* _PASSAGE SHOWN_
* * *

12.16 USA PATRIOT Act Notice. Each Lender that is subject to the Act and Administrative Agent (for itself and not on behalf of any Lender) hereby notifies the Loan Parties that pursuant to the requirements of the USA Patriot Act (Title III of Pub. L. 107-56 (signed into law October 26, 2001)) (the “Act”), it is required to obtain, verify and record information that identifies Borrower, which information includes the name and address of Borrower and other information that will allow such Lender or Administrative Agent, as applicable, to identify Borrower in accordance with the Act.

12.17 NO ORAL AGREEMENTS. THIS AGREEMENT, TOGETHER WITH THE OTHER LOAN DOCUMENTS EXECUTED IN CONNECTION HEREWITH, REPRESENTS THE FINAL AGREEMENT BETWEEN THE PARTIES AND MAY NOT BE CONTRADICTED BY EVIDENCE OF PRIOR, CONTEMPORANEOUS OR SUBSEQUENT ORAL AGREEMENTS OF THE PARTIES.

THERE ARE NO UNWRITTEN ORAL AGREEMENTS BETWEEN THE PARTIES.

12.18 [Intentionally Omitted.]

 

92


12.19 No Fiduciary Relationship. In connection with all aspects of each transaction contemplated hereby (including in connection with any amendment, waiver or other modification hereof or of any other Loan Document), each of Parent and Borrower acknowledges and agrees that: (i) (A) the arranging and other services regarding this Agreement provided by Administrative Agent, the Arranger, the Lenders and the Issuing Lenders are arm’s-length commercial transactions between Parent, Borrower and their Affiliates, on the one hand, and Administrative Agent, the Arranger, the Lenders and the Issuing Lenders, on the other hand, (B) each of Parent and Borrower has consulted its own legal, accounting, regulatory and tax advisors to the extent it has deemed appropriate, and (C) each of Parent and Borrower is capable of evaluating, and understands and accepts, the terms, risks and conditions of the transactions contemplated hereby and by the other Loan Documents; (ii) (A) Administrative Agent, the Arranger, each Lender and each Issuing Lender each is and has been acting solely as a principal and, except as expressly agreed in writing by the relevant parties, has not been, is not, and will not be acting as an advisor, agent or fiduciary for Parent, Borrower or any of their respective Affiliates, or any other Person and (B) neither Administrative Agent nor the Arranger, Lender or Issuing Lender has any obligation to Parent, Borrower or any their respective Affiliates with respect to the transactions contemplated hereby except those obligations expressly set forth herein and in the other Loan Documents; and (iii) Administrative Agent, the Arranger, the Lenders and the Issuing Lenders and their respective Affiliates may be engaged in a broad range of transactions that involve interests that differ from those of Parent and Borrower and their respective Affiliates, and neither Administrative Agent nor the Arranger, Lender or Issuing Lender has any obligation to disclose any of such interests to Parent, Borrower or their respective Affiliates. To the fullest extent permitted by law, each of Parent and Borrower hereby waives and releases any claims that it may have against Administrative Agent, the Arranger, any Lender or any Issuing Lender with respect to any breach or alleged breach of agency or fiduciary duty in connection with any aspect of any transaction contemplated hereby.

12.20 Collateral Matters.

* * *

* _WORK INSTRUCTIONS_
(a) In the loan agreement excerpt, translate the sentence "THERE ARE NO UNWRITTEN ORAL AGREEMENTS BETWEEN THE PARTIES." into Spanish.
(b) Write out the part of the loan agreement excerpt from "12.17 NO ORAL" up to and including "OF THE PARTIES.".
(c) Answer these questions from the loan agreement excerpt:
(i) On what date was the USA Patriot Act signed into law?
(ii) What does section 12.18 contain?
(iii) What kinds of advisors has each of Parent and Borrower consulted?

(Recorded data)
* * *

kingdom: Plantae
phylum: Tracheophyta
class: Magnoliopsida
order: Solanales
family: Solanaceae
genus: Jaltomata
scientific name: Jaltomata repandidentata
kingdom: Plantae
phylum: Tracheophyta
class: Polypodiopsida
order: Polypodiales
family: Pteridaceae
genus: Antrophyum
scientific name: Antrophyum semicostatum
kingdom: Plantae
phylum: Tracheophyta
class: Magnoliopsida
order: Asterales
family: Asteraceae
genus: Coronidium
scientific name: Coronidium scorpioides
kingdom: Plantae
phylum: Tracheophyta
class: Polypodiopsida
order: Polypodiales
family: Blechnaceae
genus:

* * *

* _EXPECTED RESPONSES_
(a) NO EXISTEN ACUERDOS VERBALES NO ESCRITOS ENTRE LAS PARTES.

(b)
12.17 NO ORAL AGREEMENTS. THIS AGREEMENT, TOGETHER WITH THE OTHER LOAN DOCUMENTS EXECUTED IN CONNECTION HEREWITH, REPRESENTS THE FINAL AGREEMENT BETWEEN THE PARTIES AND MAY NOT BE CONTRADICTED BY EVIDENCE OF PRIOR, CONTEMPORANEOUS OR SUBSEQUENT ORAL AGREEMENTS OF THE PARTIES.

(c)
(i) October 26, 2001
(ii) It is intentionally omitted.
(iii) Its own legal, accounting, regulatory and tax advisors